*WHAT IS EXPECTED*
Count the lines in the items below that contain the word "minimum". Give only the number.

[EXTRACTED ENTRIES Boundary: Start]

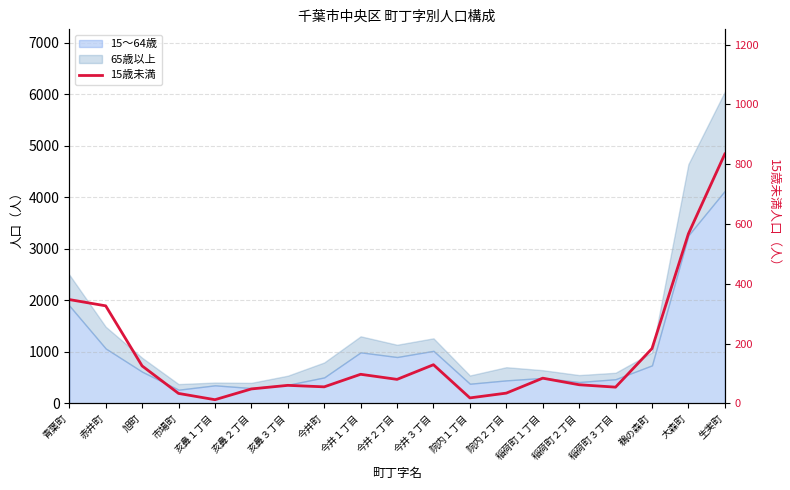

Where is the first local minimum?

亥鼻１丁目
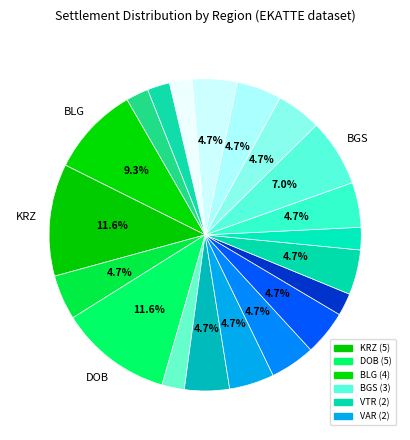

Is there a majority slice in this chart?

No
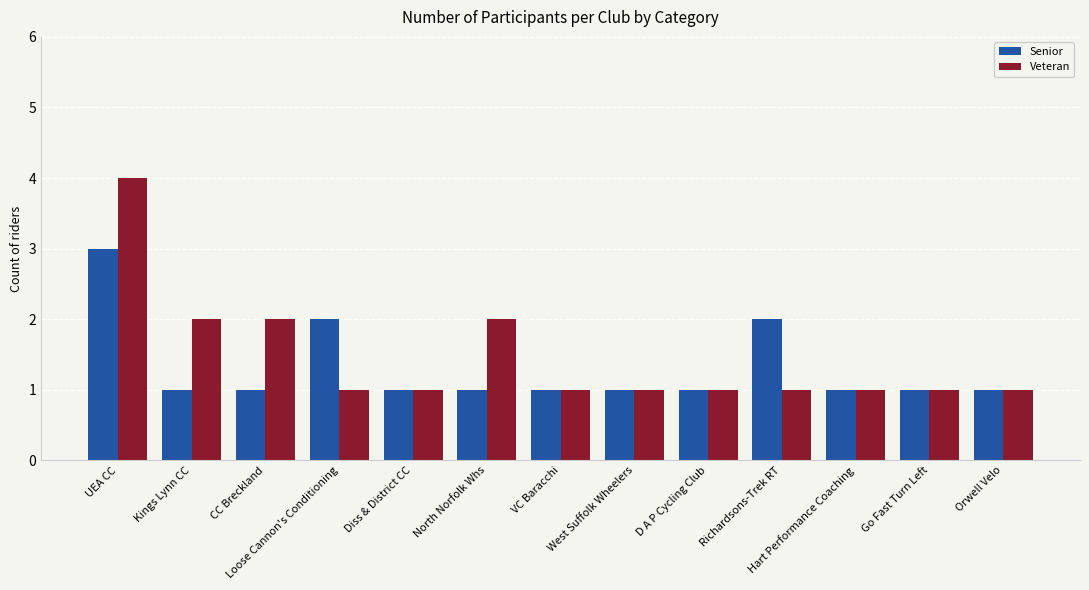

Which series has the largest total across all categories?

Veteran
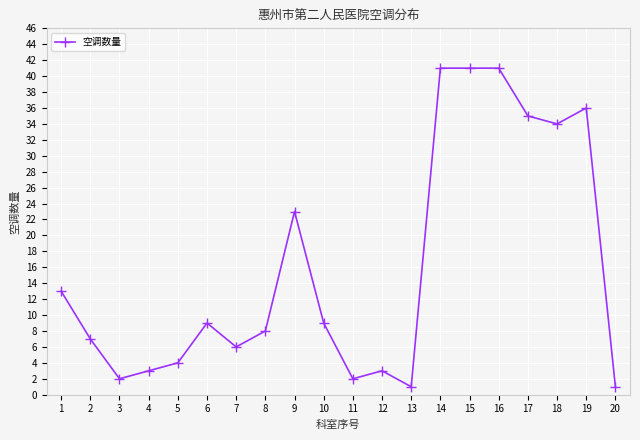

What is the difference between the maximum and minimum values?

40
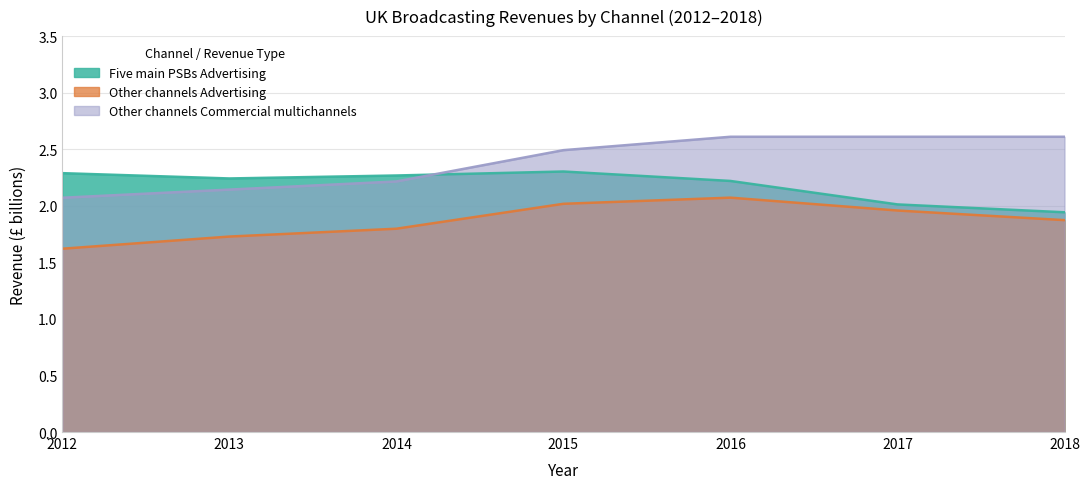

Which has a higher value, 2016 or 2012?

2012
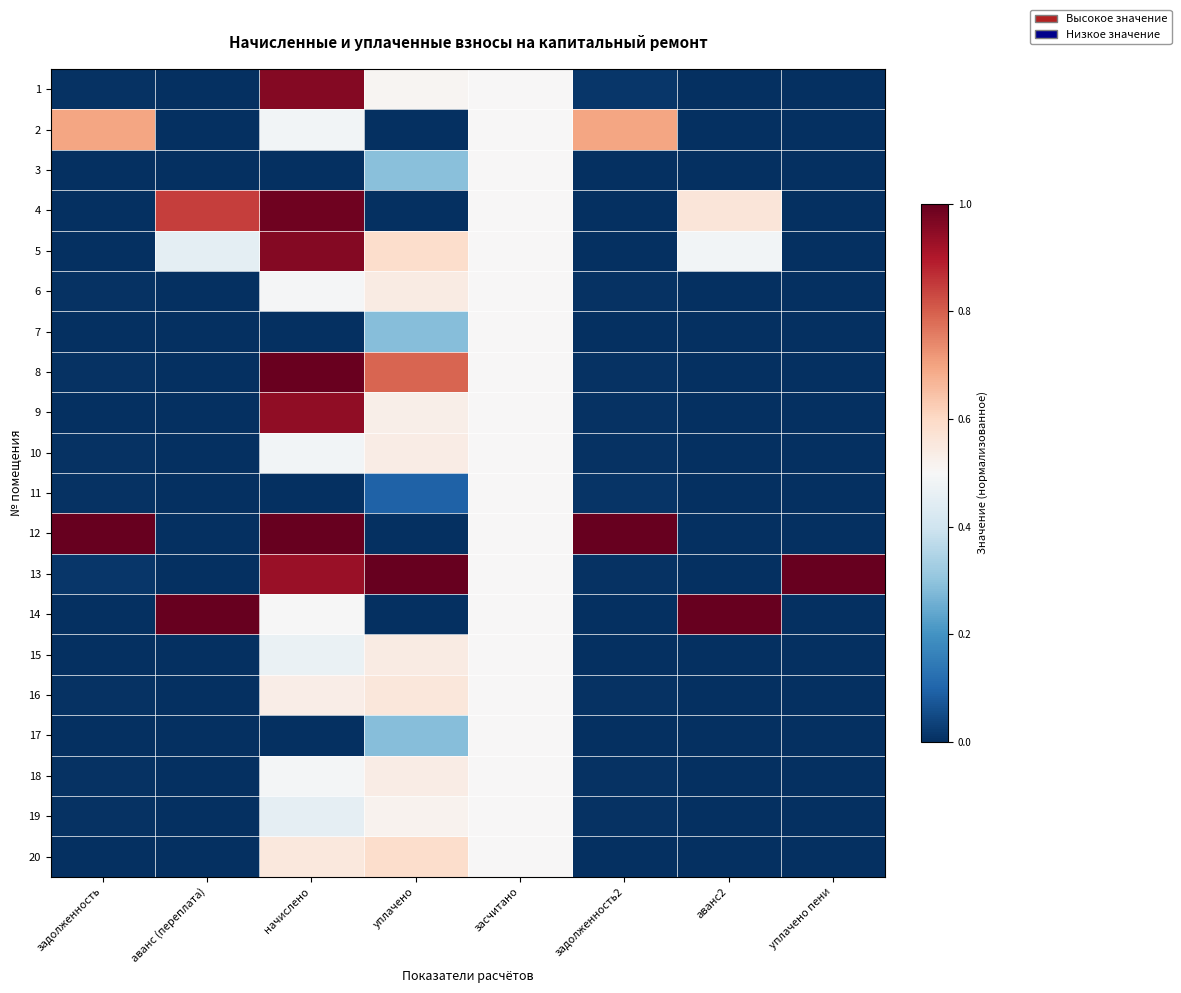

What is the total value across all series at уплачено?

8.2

[EXTRACTED ENTRIES Boundary: End]
[EXTRACTED ENTRIES Boundary: Start]

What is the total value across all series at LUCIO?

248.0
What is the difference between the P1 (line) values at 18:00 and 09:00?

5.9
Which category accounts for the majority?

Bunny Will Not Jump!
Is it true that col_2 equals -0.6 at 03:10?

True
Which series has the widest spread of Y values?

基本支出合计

[EXTRACTED ENTRIES Boundary: End]

*PROBLEM SOLUTION*
2